Black women who fall into police custody have more than excessive violence to worry about . . .

According to the Cato Institute, a public policy think tank, sexual misconduct is the second most reported form of police misconduct after excessive force, with 419 victims reporting in 2010 that they had faced sexual assault, rape, sexual battery, or molestation while in police custody.

Including the fact that they’ll be perceived as prostitutes. 

Black women comprise 94% of all women arrested for, “loitering for the purposes of prostitution.”

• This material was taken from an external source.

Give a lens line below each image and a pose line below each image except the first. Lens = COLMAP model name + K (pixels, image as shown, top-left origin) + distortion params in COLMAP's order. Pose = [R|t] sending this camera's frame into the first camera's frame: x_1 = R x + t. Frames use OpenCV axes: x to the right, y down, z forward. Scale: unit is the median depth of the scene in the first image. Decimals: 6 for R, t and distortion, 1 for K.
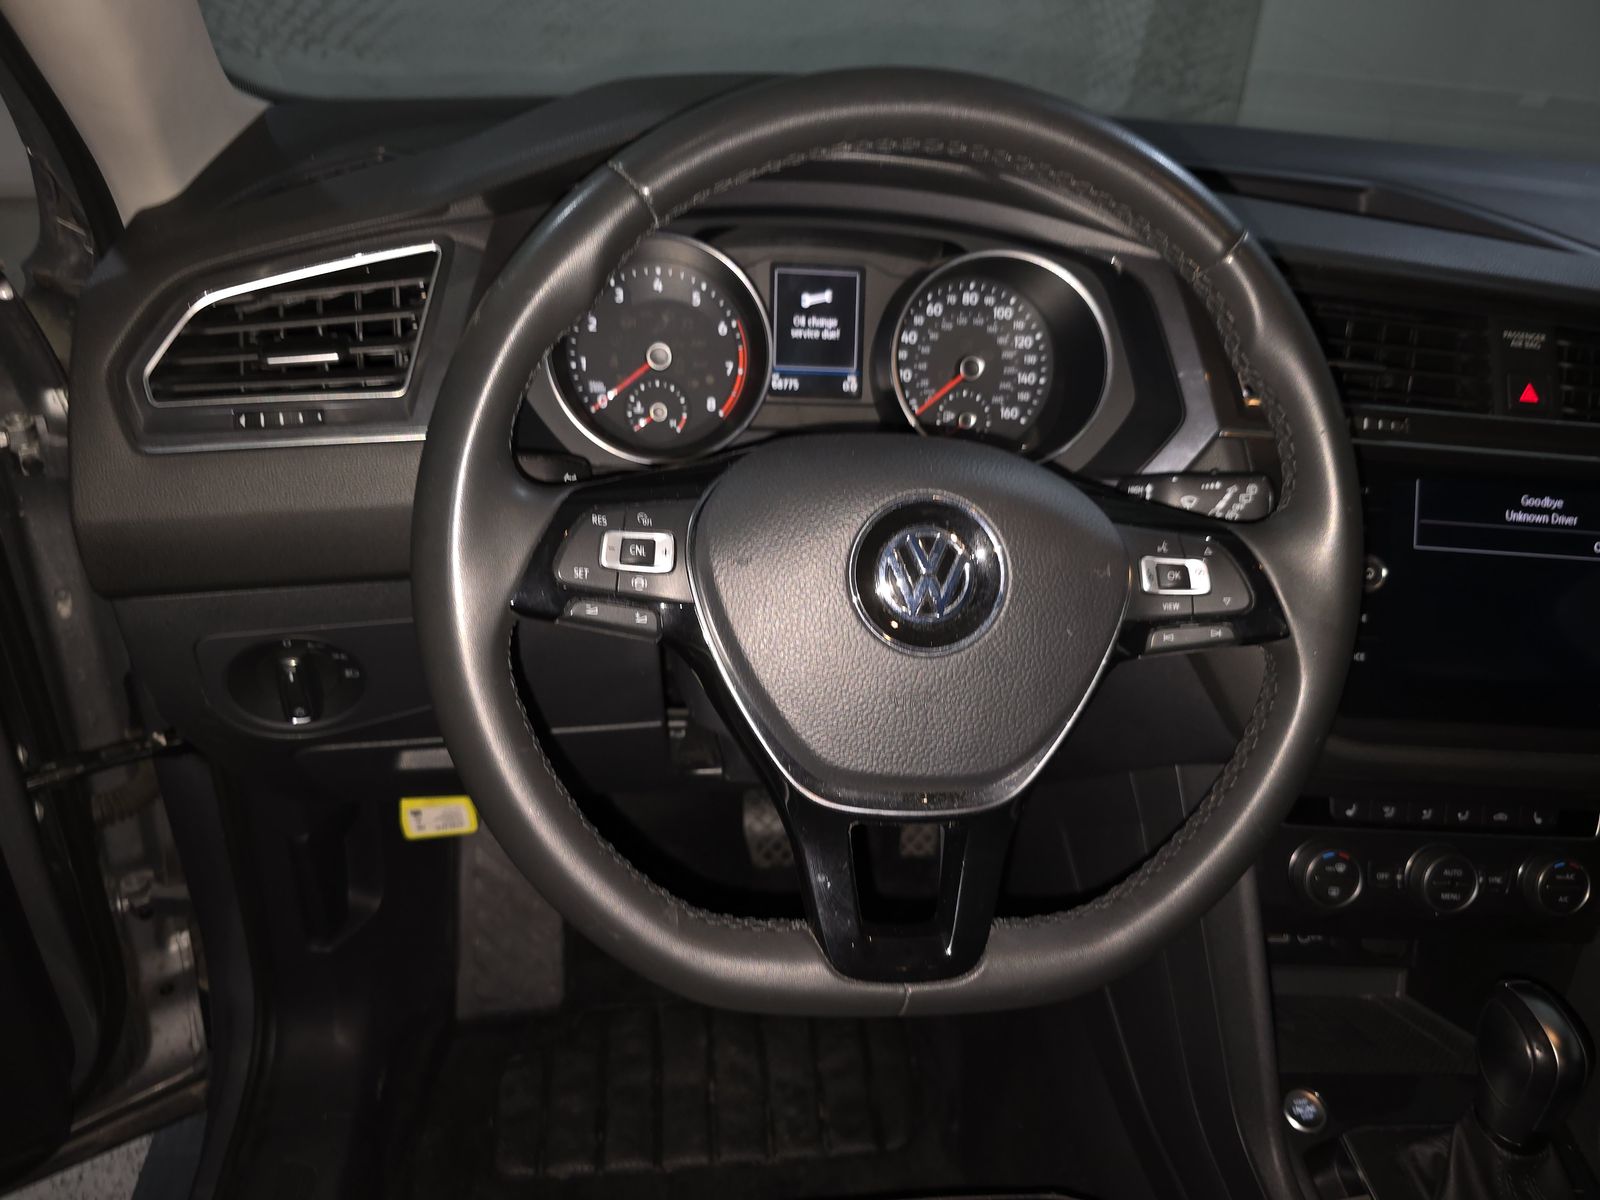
lens RADIAL K [[1093.7, 0, 806.0], [0, 1093.7, 598.9], [0, 0, 1]] dist [0.025296, -0.037908]
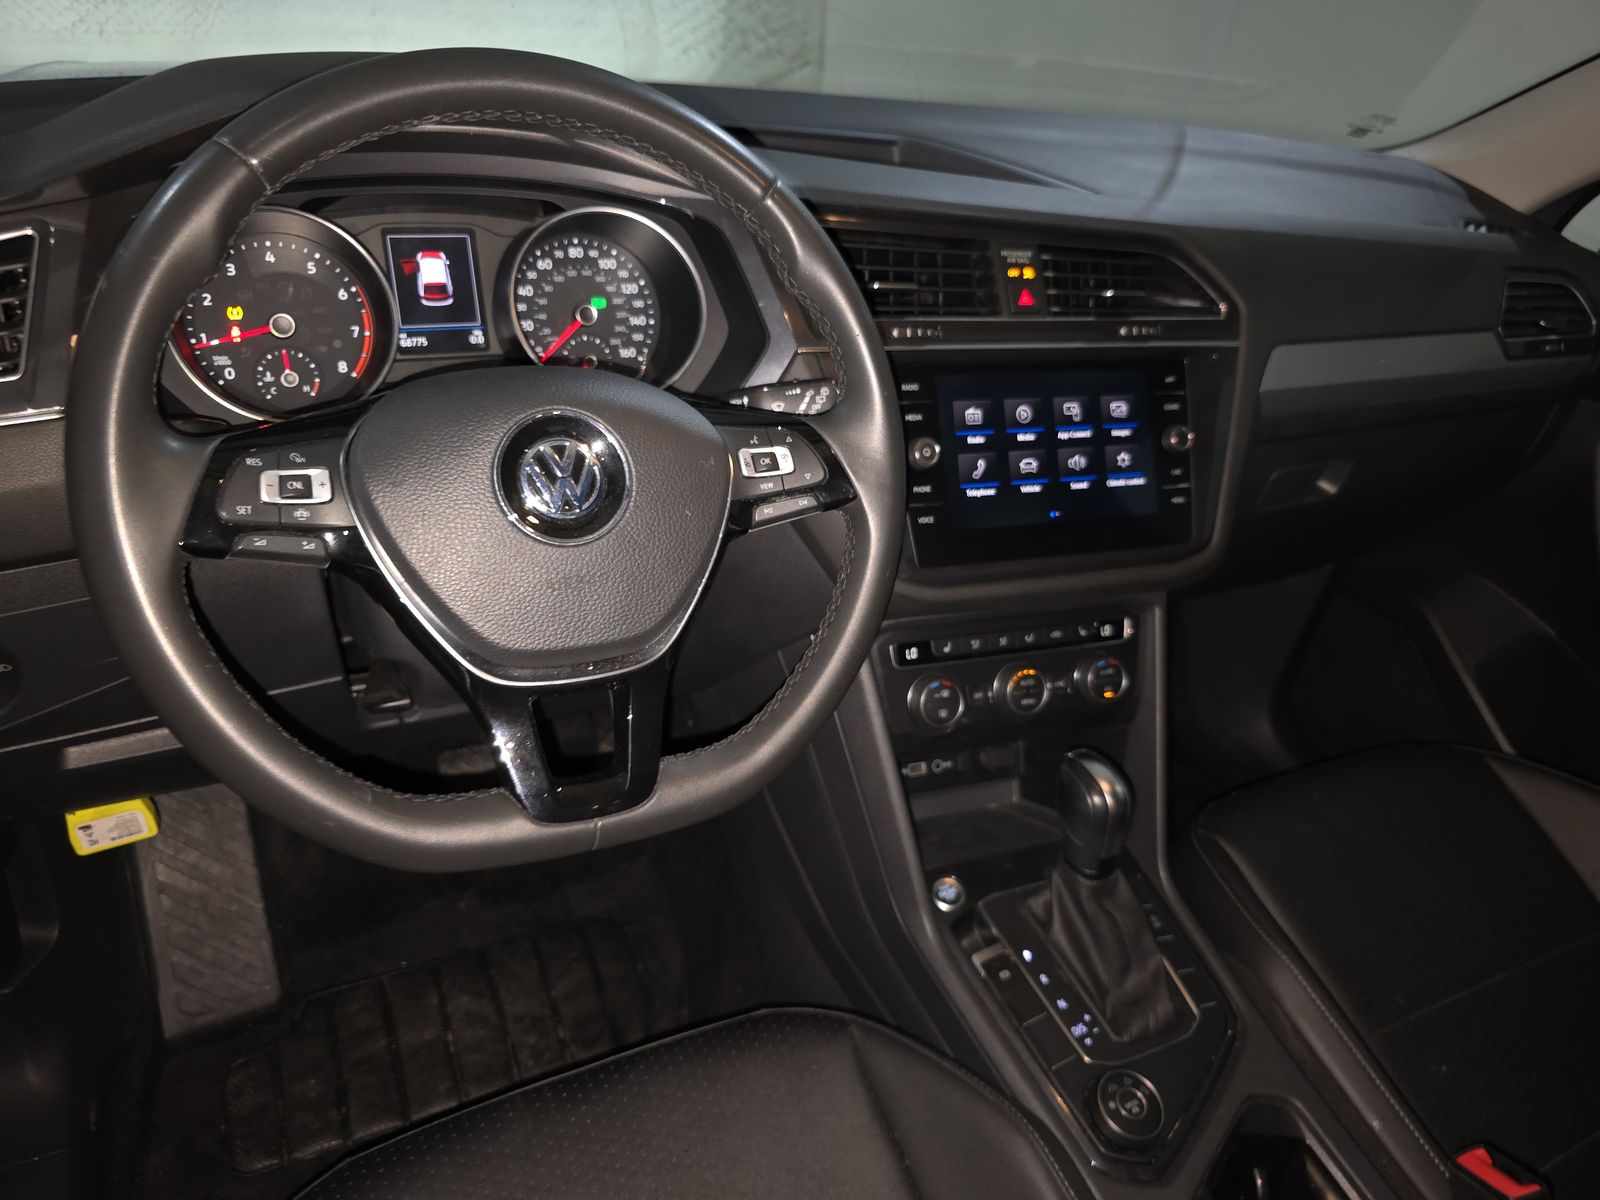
lens RADIAL K [[1093.7, 0, 803.3], [0, 1093.7, 595.4], [0, 0, 1]] dist [0.025296, -0.037908]
pose [[0.948169, -0.150426, 0.279905, 0.005134], [0.144301, 0.988621, 0.042487, 0.064001], [-0.283111, 0.000106, 0.959087, -0.152758]]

Black women are arrested and detained for a number of reasons, many of them based on stereotypes or driven by factors beyond the victims’ control.

According to the AAPF, Black women are being arrested and subsequently killed for the same reasons as Black men whether that be routine traffic stops gone wrong, as in the case of Sandra Bland and Samuel Dubose, or police overreaction to mental illness as in the case of Tanisha Anderson and Jason Harrison. Black women deserve the same visibility. #SayHerName aims to do just that, to make their lives — and deaths — more visible, more salient, more significant in the context of the wider #BlackLivesMatter movement. To support #SayHerName is to support all efforts to end police violence against minorities.